One of the ironies with solar power is that when the sun is at its brightest, the efficiency of converting it to electricity is lower due to the high temperatures. Also, the full ecosystem of a solar power plant installation is complex with many different components and systems required.
Cool PV is a thermally enabled, modular and compact solar power plant that results in a higher efficiency and fully integrated energy system. The initial target is novel thermal management, which enables increase in efficiency by up to 30%. In addition, we are looking at novel compact system architectures to result in a plug-and-play energy solution. This has the potential to lower the balance of system and other operation and maintenance costs associated with traditional solar solutions.

The mission is focused first on testing on an experimental setup inside the Forge Lab, but has ambitions beyond.
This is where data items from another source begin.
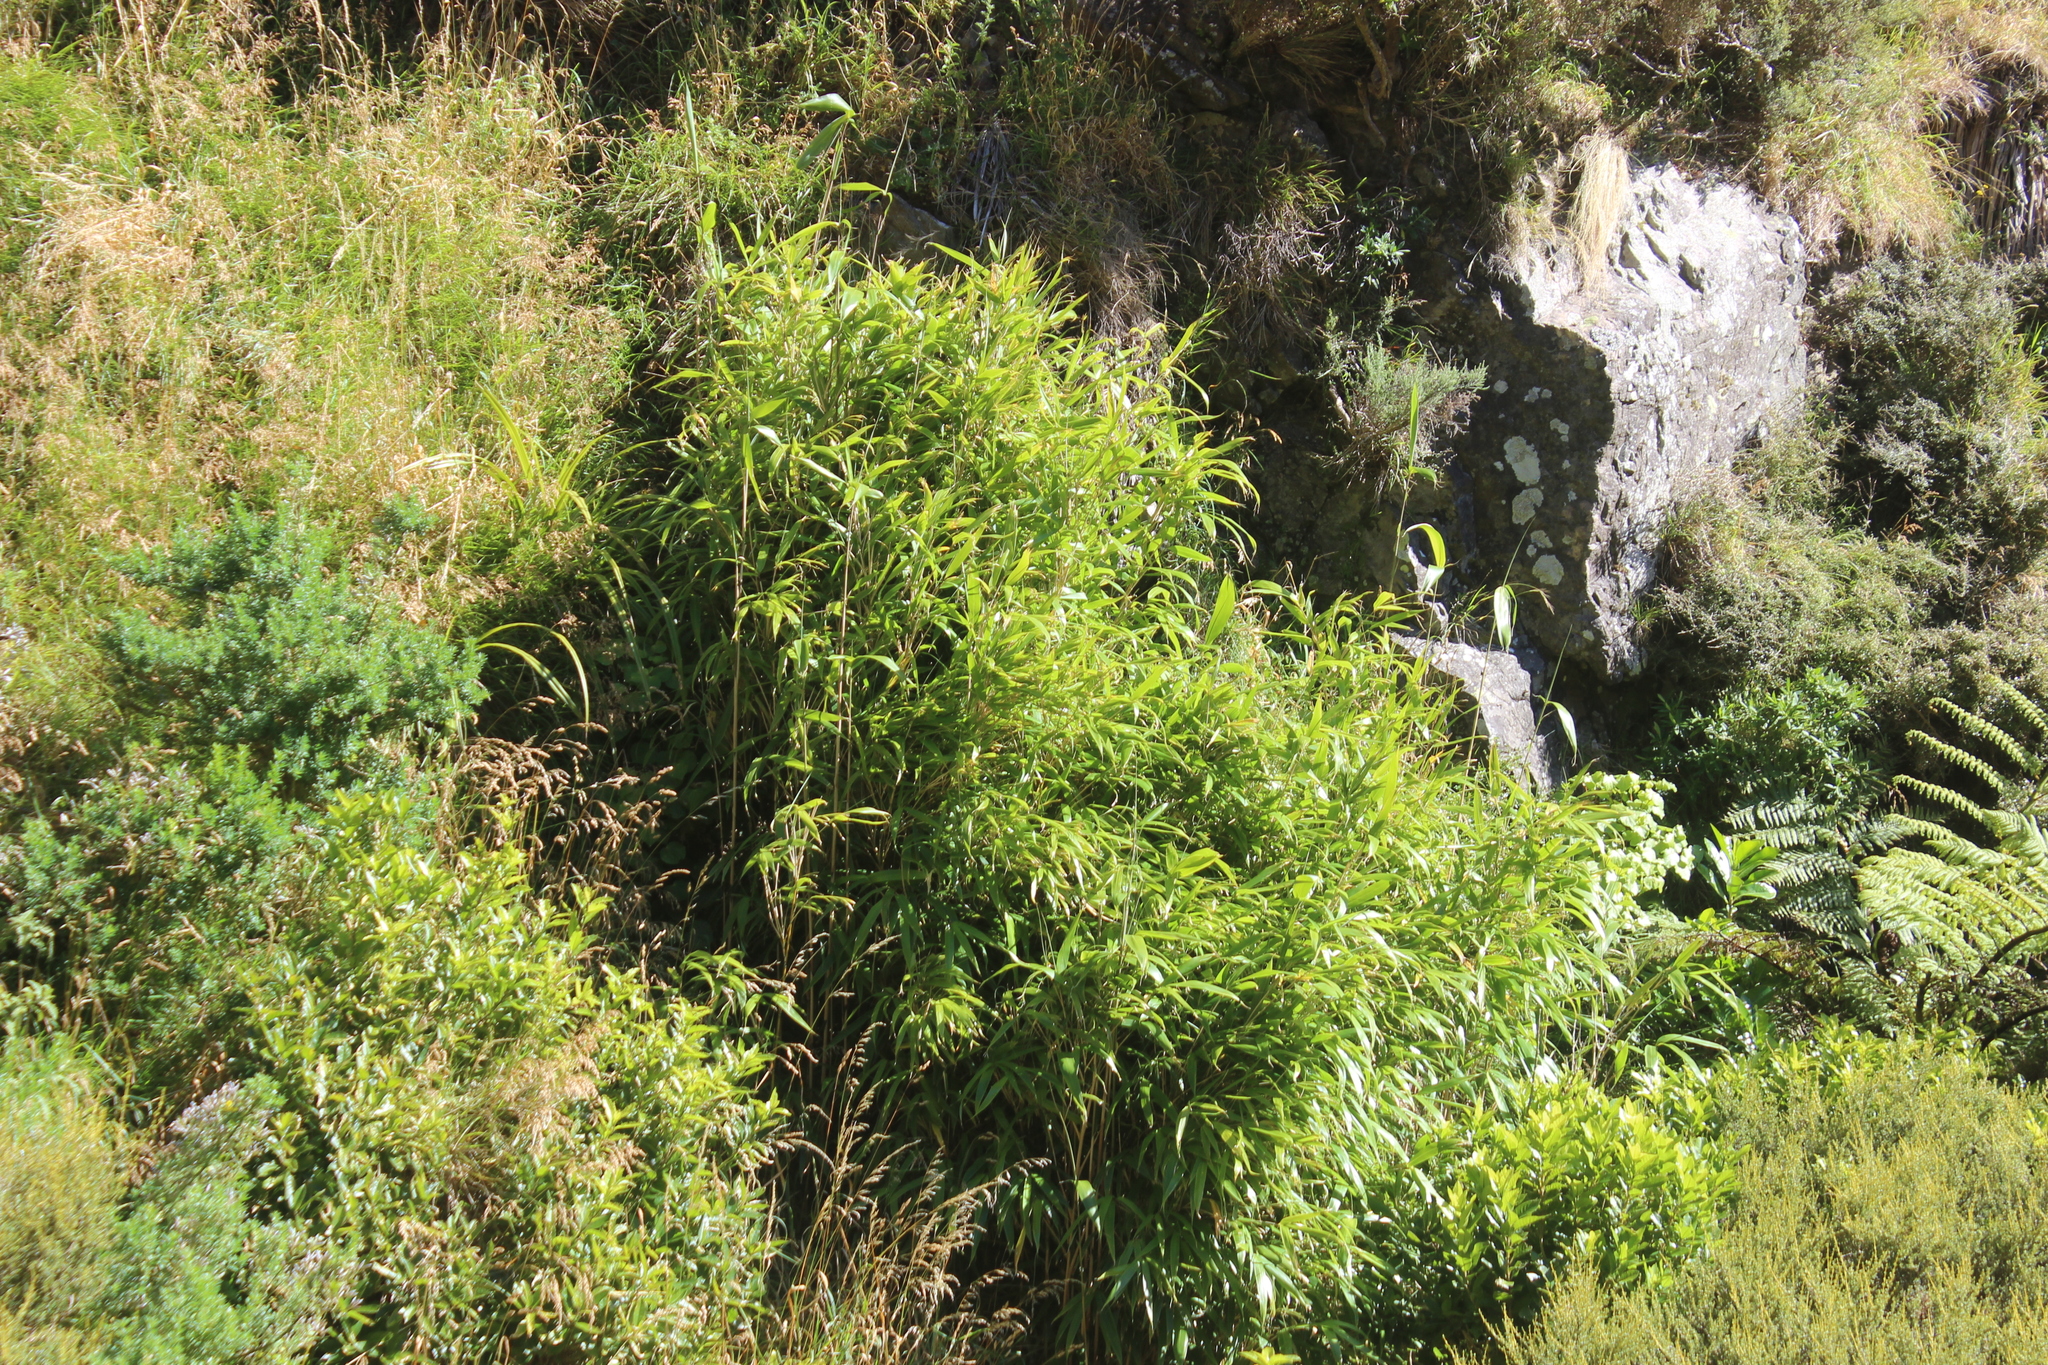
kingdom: Plantae
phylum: Tracheophyta
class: Liliopsida
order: Poales
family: Poaceae
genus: Pseudosasa
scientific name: Pseudosasa japonica
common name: Arrow bamboo
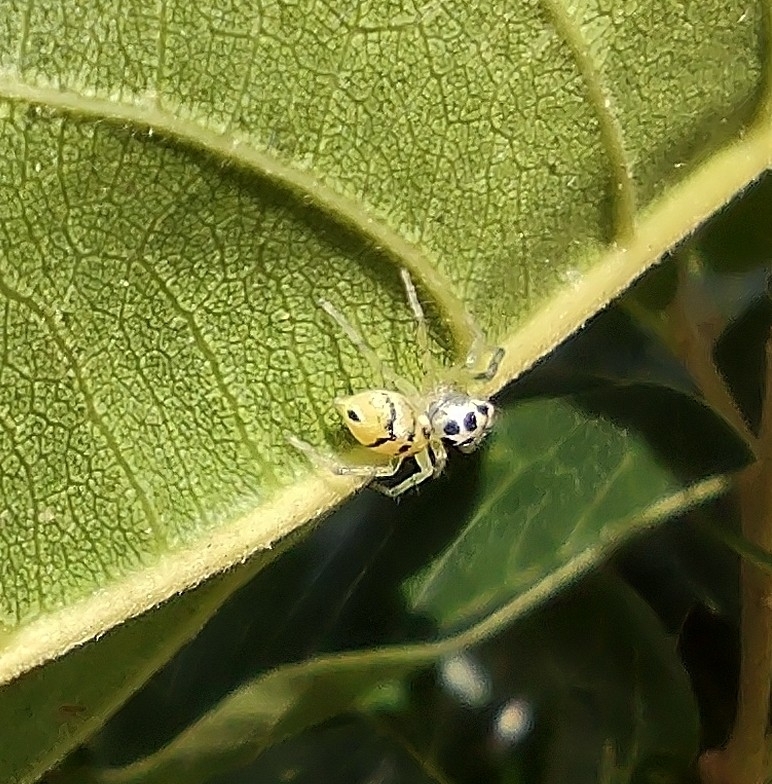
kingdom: Animalia
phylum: Arthropoda
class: Arachnida
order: Araneae
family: Salticidae
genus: Phintella
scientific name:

The goal is after initial prototyping, to install the system in the solar array on the GE Research campus, allowing for side-by-side validation of any improvements the technology makes over traditional PV (photovoltaic) architectures.
Key demonstrations/milestones:
- October 2019: Cool PV kicks off as a Forge mission. Originally proposed in the GE Research new ideas pipeline, this project was selected to move from a seedling to a full-fledged mission to build out and test its ideas.
- December 2019: First functioning test rig completed. With simulated light and heat source and a commercial PV system, the team built its first test rig to be able to capture baseline data for efficiency loss at high temperatures.